*** Opening Raw data ***

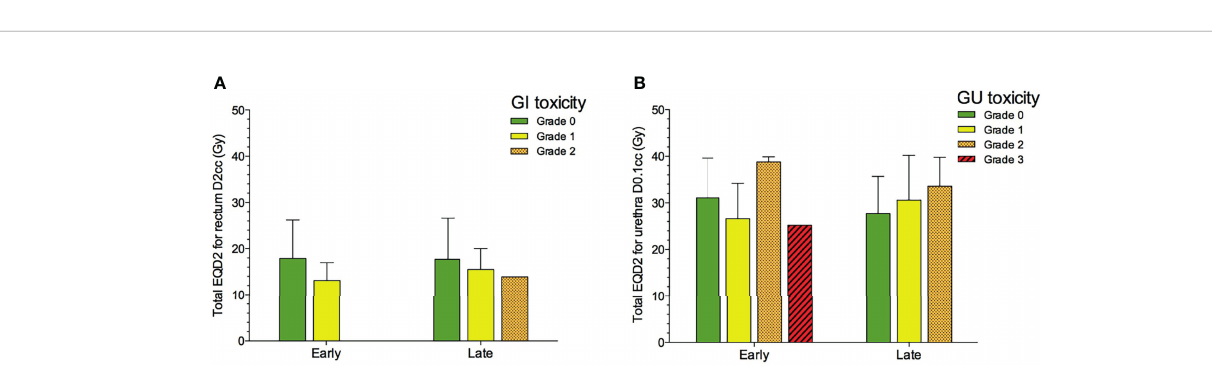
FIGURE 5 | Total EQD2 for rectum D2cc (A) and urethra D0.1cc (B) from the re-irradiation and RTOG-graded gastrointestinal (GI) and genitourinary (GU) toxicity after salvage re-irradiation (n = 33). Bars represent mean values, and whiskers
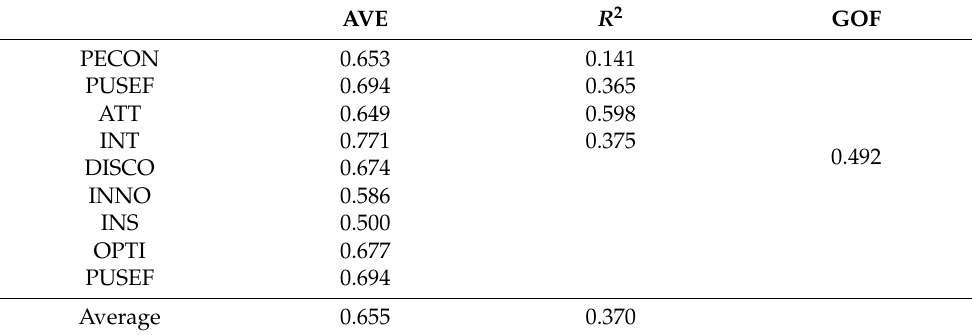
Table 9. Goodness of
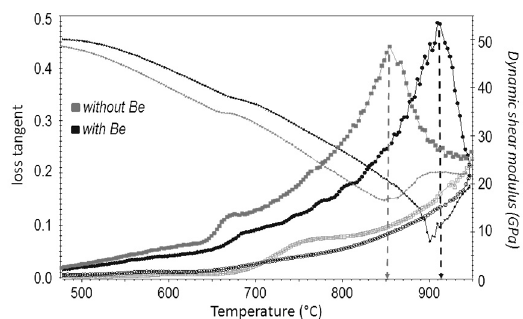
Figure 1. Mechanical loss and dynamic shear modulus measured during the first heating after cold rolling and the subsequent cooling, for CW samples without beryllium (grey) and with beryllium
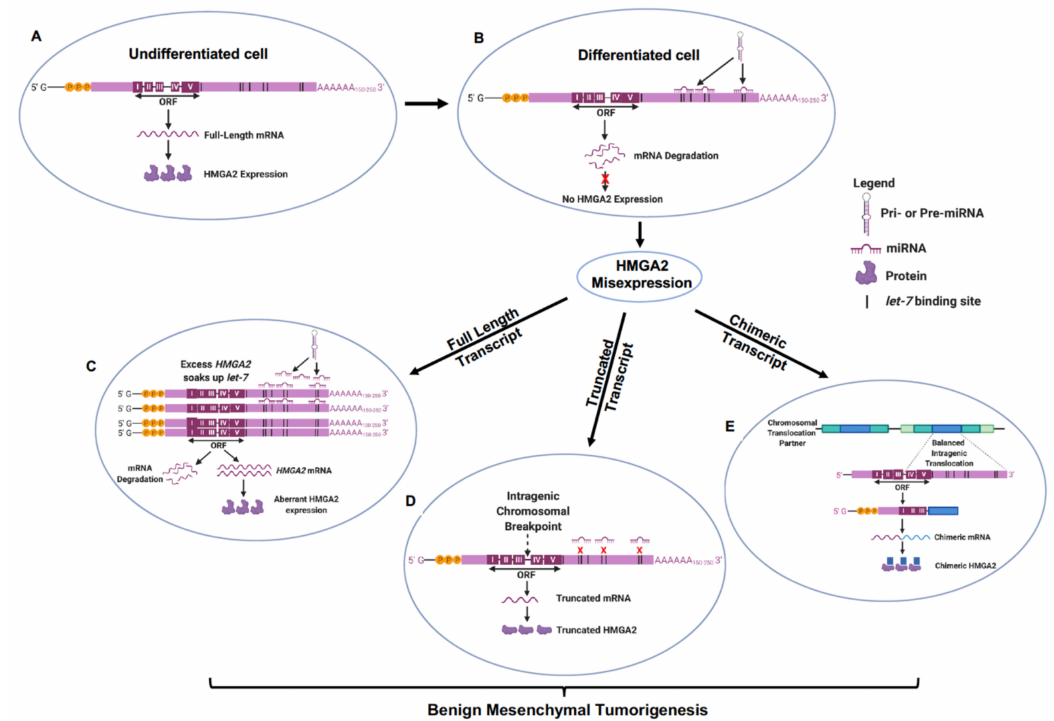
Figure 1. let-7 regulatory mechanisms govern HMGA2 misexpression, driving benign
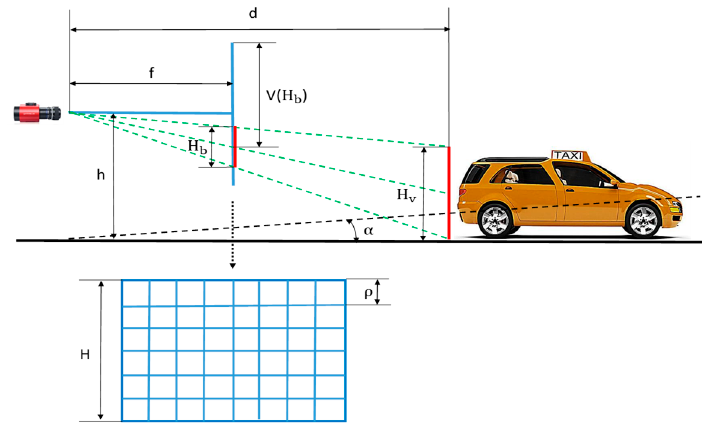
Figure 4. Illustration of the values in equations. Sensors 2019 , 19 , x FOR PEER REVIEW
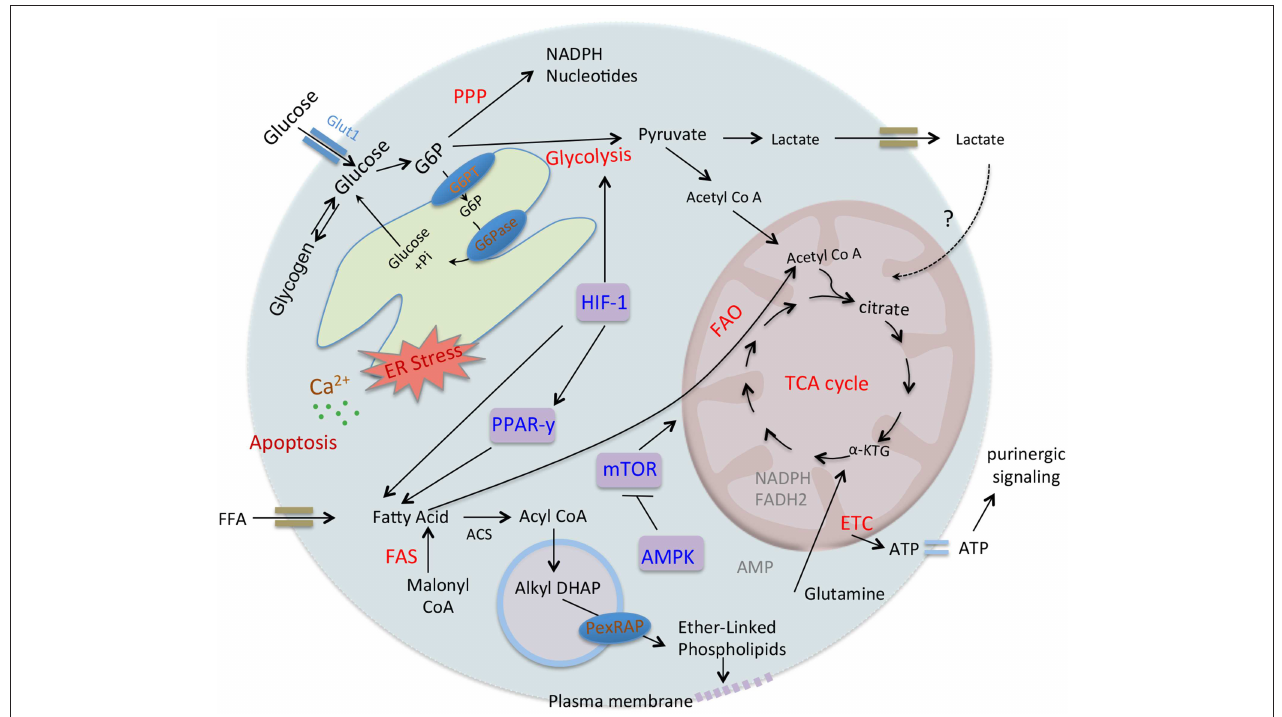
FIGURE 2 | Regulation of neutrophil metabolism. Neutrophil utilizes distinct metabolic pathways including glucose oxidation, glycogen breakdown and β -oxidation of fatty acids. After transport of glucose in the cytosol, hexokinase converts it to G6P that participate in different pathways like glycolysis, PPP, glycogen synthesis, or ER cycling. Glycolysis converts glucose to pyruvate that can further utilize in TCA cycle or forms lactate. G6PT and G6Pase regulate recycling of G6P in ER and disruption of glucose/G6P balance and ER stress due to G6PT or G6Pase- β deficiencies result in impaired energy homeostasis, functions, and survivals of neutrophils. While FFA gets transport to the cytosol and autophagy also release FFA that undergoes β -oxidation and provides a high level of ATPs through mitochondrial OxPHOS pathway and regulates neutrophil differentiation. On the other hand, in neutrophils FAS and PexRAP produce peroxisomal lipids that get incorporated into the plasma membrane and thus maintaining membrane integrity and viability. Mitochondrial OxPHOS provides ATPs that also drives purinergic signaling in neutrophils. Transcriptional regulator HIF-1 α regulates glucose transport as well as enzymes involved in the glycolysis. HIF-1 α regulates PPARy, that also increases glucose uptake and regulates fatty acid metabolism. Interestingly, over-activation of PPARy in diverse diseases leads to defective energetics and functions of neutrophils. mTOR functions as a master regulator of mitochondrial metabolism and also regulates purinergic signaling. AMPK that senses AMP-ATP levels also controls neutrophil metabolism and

*** Closing Raw data ***

What the task asks: The reply should hold the entries above from the line with "Table 9. Goodness of" to the line with "Figure 4. Illustration", duplicated exactly, pictures excluded.

Solution below:
Table 9. Goodness of
Figure 1. Mechanical loss and dynamic shear modulus measured during the first heating after cold rolling and the subsequent cooling, for CW samples without beryllium (grey) and with beryllium
Figure 1. let-7 regulatory mechanisms govern HMGA2 misexpression, driving benign
Figure 4. Illustration of the values in equations. Sensors 2019 , 19 , x FOR PEER REVIEW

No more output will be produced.